Pero en 1930 sucumbimos al mesianismo; una enfermedad terrible que ataca sin explicación ni remedio -antes y ahora- hasta las mentes más brillantes. Espíritus selectos de aquella época celebraron la hora de la espada abandonando el respeto por la legalidad. Allí empezó nuestra forma de andar al margen de la ley, nuestra decadencia irreversible, entre cuartelazos y urnazos. Fue una noche larga y oscura. Hasta que la tragedia nos sacudió varias décadas después. El crimen nos atravesó de izquierda a derecha. Pudimos comprobar que el Estado puede ser el terrorista más feroz y hubo que padecer una corta guerra a la que fueron a combatir jóvenes que lo perdieron todo y a los que no sabemos honrar.
¡Nunca más! -gritamos en 1983-. Por el horror, nos dimos cuenta del error. Un político ascendente recorría el territorio nacional de cabo a rabo recitando el preámbulo como un rezo cívico. La democracia fue recuperada y las instituciones puestas en valor. Creímos en la Justicia. ¿Habíamos aprendido la lección? Para nada. Lejos de cuidar las libertades recuperadas, los argentinos, en cambio, las entregamos a una clase dirigente incapaz, envilecida, corrupta y autoritaria. En la última década del siglo XX, tuvimos un presidente que se habituó a legislar de urgencia alegando necesidad, despojando al Congreso de sus propias competencias.
Para evitar cuestionamientos judiciales, armó una Corte de amigos que hará historia por su vergonzosa sumisión y logró, con la anuencia del principal partido de oposición, una reforma constitucional a medida de su reelección.
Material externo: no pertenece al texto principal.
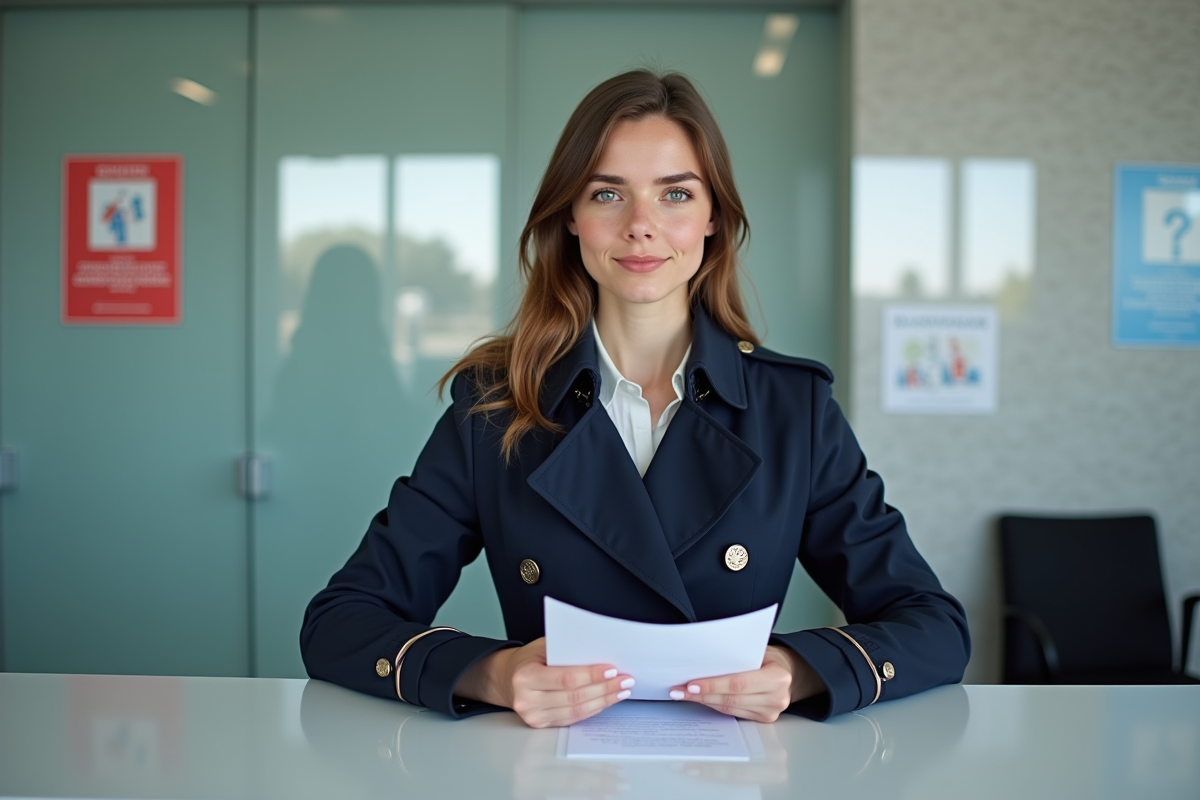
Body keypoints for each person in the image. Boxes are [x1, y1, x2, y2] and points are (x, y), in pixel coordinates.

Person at [300, 70, 970, 728]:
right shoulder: (496, 408)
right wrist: (493, 674)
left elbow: (933, 626)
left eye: (675, 194)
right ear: (571, 216)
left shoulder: (795, 410)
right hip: (547, 769)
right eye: (607, 194)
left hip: (735, 770)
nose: (641, 226)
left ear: (713, 217)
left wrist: (800, 670)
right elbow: (340, 623)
Cuando creímos que ese ciclo estaba agotado, elegimos un nuevo gobierno -no sin antes abominar del otro- del que pronto nos vimos inclinados a deshacernos por su ineptitud.
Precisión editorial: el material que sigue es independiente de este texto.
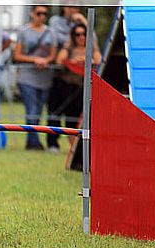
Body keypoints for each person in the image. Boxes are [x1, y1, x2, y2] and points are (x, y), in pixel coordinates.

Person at [46, 6, 95, 152]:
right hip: (63, 86)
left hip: (79, 88)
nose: (81, 37)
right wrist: (73, 62)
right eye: (77, 34)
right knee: (55, 115)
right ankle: (53, 144)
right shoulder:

La emergencia justificó nuevamente la excepción y convalidamos un golpe de estado parlamentario. Un señor feudal de San Luis, llegado por asalto a la presidencia, declaró con regocijo ante el Parlamento, que no íbamos a pagar nuestras deudas. Una euforia colectiva bajó desde las bancas ante esa bizarra expresión de soberanía. La pronta recuperación de la economía nos hizo creer que había valido la pena el desliz.
Luego, desde el sur, vino el nuevo liderazgo: un matrimonio cuyo antecedente más conocido era su habilidad para acumular poder. No decepcionó. La corrupción, planificada, se metió en todas las reparticiones del estado desde el primer día de mandato. El marido fue por mucho; la esposa fue por mucho más. Juntos, les asestaron mazazos letales a las reglas de juego constitucionales con el aval de la mayoría de la población, para quien nunca son tan graves estas tropelías cuando el bienestar económico las puede soslayar.
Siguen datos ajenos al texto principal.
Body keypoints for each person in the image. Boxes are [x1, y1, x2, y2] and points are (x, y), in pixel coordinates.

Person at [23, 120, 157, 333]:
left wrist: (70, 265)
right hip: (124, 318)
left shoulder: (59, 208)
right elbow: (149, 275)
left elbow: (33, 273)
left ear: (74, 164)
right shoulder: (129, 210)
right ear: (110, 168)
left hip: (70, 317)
En 2015 decidimos cambiar. Después de cuatro años el mayor éxito del gobierno fue terminar su mandato. La debacle económica nos dejó a la deriva y fuimos a buscar para salvarnos a los mismos que habían llenado de agujeros el buque. Por el coronavirus, los derechos han quedado suspendidos. Vivimos en un estado de sitio no declarado. Un comité de infectólogos y políticos tiene más autoridad que un juez. La Constitución es sólo una hoja de papel y hemos creado suficientes precedentes para que así sea. ¿Seremos capaces de evitar su ruina, nuestra ruina?